Your goal:
Could you return every record below without changing a word?

------------------------------------------------------------

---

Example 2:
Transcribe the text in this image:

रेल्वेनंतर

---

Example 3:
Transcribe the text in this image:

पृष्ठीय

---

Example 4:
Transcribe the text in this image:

------------------------------------------------------------

Result below:
---

Example 2:
Transcribe the text in this image:

रेल्वेनंतर

---

Example 3:
Transcribe the text in this image:

पृष्ठीय

---

Example 4:
Transcribe the text in this image:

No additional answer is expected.